§ Written instruction
Return every line of the items below that contains the string "resolution", matching case exactly.

Items from a collection
►

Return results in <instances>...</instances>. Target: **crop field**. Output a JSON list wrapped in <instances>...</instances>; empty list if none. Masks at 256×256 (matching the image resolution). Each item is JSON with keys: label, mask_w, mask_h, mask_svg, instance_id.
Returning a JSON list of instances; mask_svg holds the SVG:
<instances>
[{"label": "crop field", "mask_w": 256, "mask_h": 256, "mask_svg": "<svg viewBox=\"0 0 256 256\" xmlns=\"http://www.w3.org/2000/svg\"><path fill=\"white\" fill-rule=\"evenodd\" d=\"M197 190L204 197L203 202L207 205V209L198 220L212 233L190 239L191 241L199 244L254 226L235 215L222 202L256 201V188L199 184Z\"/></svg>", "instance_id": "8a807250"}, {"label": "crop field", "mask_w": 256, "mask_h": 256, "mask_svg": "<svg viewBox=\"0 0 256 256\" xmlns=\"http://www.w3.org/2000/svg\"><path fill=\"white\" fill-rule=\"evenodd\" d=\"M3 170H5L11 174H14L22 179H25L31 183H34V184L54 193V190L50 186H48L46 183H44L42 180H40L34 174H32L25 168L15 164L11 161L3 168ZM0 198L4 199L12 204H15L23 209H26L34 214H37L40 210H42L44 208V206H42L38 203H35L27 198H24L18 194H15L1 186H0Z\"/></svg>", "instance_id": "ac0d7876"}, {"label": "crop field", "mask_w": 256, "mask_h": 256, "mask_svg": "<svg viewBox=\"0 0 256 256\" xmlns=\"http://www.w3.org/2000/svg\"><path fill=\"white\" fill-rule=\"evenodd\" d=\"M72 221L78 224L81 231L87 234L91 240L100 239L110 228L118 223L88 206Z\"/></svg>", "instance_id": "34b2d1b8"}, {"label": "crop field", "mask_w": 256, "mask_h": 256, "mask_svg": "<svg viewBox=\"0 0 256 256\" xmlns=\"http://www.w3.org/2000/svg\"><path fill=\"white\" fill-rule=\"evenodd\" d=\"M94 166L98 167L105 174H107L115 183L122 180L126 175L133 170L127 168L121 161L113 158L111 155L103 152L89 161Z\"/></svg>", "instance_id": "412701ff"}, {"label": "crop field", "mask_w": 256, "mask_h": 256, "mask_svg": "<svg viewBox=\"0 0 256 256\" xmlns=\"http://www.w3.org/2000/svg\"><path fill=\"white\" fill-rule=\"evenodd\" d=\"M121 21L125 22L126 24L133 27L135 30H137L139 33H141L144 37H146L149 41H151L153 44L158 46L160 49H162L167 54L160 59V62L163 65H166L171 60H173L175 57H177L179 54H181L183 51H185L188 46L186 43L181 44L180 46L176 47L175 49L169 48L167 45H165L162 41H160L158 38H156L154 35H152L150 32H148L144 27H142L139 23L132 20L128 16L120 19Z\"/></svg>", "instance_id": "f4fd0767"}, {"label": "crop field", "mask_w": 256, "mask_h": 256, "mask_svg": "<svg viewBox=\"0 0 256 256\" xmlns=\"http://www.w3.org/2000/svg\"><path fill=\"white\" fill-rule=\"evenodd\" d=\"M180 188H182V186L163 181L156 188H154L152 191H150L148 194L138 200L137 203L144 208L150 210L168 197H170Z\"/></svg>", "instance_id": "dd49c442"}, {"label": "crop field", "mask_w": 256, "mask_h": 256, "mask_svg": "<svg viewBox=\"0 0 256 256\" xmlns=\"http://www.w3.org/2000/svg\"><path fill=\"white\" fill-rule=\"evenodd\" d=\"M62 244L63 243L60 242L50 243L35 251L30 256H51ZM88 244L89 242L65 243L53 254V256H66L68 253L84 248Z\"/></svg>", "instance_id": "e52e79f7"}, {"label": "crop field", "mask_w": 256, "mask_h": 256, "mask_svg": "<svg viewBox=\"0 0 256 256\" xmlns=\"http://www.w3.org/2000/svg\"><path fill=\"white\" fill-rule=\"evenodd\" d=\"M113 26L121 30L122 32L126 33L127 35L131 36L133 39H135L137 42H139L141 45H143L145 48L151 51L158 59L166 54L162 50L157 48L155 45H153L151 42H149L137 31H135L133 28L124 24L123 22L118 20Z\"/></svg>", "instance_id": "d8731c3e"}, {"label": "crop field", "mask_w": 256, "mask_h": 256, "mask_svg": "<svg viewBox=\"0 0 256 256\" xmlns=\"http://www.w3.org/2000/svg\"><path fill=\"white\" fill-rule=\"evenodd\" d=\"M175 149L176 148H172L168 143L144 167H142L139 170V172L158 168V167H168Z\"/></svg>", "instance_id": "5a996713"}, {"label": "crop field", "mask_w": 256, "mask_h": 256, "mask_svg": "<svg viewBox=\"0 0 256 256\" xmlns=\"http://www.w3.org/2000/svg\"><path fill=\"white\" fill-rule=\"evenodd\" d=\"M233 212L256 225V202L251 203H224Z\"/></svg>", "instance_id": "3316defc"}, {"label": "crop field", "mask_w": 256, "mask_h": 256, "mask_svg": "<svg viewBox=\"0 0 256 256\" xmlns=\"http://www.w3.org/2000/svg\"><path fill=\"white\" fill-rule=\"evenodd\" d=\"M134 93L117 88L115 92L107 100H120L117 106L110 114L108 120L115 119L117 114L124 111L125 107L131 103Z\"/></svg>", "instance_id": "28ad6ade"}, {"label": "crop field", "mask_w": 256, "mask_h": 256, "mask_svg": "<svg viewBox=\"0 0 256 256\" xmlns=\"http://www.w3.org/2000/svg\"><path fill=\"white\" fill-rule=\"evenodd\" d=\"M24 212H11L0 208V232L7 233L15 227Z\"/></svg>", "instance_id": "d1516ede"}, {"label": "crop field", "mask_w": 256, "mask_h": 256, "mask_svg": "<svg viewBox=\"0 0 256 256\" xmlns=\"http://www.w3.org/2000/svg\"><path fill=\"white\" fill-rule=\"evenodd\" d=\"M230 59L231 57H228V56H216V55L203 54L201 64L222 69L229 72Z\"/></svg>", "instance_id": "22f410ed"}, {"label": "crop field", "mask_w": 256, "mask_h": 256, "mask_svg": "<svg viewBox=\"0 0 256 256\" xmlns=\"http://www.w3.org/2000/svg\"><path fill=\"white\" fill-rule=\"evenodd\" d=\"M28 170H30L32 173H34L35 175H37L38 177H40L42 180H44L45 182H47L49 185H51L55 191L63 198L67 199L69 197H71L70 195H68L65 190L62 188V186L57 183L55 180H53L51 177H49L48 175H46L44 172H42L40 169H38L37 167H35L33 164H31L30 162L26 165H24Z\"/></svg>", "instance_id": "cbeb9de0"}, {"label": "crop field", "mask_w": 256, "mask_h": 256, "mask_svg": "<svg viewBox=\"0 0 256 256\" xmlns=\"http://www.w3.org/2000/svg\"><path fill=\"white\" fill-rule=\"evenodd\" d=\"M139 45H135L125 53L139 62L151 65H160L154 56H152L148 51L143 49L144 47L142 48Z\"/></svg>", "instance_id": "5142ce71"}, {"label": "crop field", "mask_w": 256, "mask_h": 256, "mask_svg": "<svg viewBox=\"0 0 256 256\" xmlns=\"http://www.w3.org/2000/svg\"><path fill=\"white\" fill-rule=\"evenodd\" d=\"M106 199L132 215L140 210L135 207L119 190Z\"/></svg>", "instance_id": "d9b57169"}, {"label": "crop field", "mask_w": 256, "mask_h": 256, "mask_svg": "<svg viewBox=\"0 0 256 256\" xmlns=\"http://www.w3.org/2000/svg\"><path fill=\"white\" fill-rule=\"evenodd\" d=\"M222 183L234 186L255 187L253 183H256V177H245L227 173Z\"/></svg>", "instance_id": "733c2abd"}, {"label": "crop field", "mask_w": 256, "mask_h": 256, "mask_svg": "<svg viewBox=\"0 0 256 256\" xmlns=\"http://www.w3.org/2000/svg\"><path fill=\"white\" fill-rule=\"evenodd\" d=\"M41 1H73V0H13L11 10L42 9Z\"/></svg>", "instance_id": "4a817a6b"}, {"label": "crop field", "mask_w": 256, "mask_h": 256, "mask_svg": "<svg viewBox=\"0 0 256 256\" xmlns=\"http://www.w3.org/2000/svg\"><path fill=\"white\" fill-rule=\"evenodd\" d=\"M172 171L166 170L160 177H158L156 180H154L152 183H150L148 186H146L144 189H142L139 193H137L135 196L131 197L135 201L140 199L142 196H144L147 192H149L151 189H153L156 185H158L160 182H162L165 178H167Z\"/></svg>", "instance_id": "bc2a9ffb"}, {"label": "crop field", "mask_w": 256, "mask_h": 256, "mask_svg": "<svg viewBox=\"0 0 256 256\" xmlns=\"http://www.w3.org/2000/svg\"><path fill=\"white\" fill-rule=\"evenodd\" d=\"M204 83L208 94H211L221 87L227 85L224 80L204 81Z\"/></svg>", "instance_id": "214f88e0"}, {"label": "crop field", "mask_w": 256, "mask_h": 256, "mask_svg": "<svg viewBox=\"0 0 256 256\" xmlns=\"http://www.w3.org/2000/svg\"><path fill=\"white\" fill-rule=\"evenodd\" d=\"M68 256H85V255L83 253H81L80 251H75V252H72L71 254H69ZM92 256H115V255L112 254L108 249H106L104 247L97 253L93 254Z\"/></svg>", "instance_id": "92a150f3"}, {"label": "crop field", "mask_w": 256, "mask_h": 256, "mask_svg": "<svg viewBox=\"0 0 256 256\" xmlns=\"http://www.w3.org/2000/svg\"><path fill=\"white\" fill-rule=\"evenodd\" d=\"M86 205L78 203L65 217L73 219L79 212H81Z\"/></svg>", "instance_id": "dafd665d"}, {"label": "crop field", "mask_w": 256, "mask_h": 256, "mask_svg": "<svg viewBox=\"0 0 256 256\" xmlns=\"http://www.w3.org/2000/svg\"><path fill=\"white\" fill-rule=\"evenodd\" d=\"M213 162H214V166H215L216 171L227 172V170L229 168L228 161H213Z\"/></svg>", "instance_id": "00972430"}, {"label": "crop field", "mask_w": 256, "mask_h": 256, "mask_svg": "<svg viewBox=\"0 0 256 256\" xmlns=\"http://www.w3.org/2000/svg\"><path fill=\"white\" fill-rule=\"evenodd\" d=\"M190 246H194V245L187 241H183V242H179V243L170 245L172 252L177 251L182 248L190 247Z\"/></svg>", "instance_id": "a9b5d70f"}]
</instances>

◄

§ Output
Return results in <instances>...</instances>. Target: **crop field**. Output a JSON list wrapped in <instances>...</instances>; empty list if none. Masks at 256×256 (matching the image resolution). Each item is JSON with keys: label, mask_w, mask_h, mask_svg, instance_id.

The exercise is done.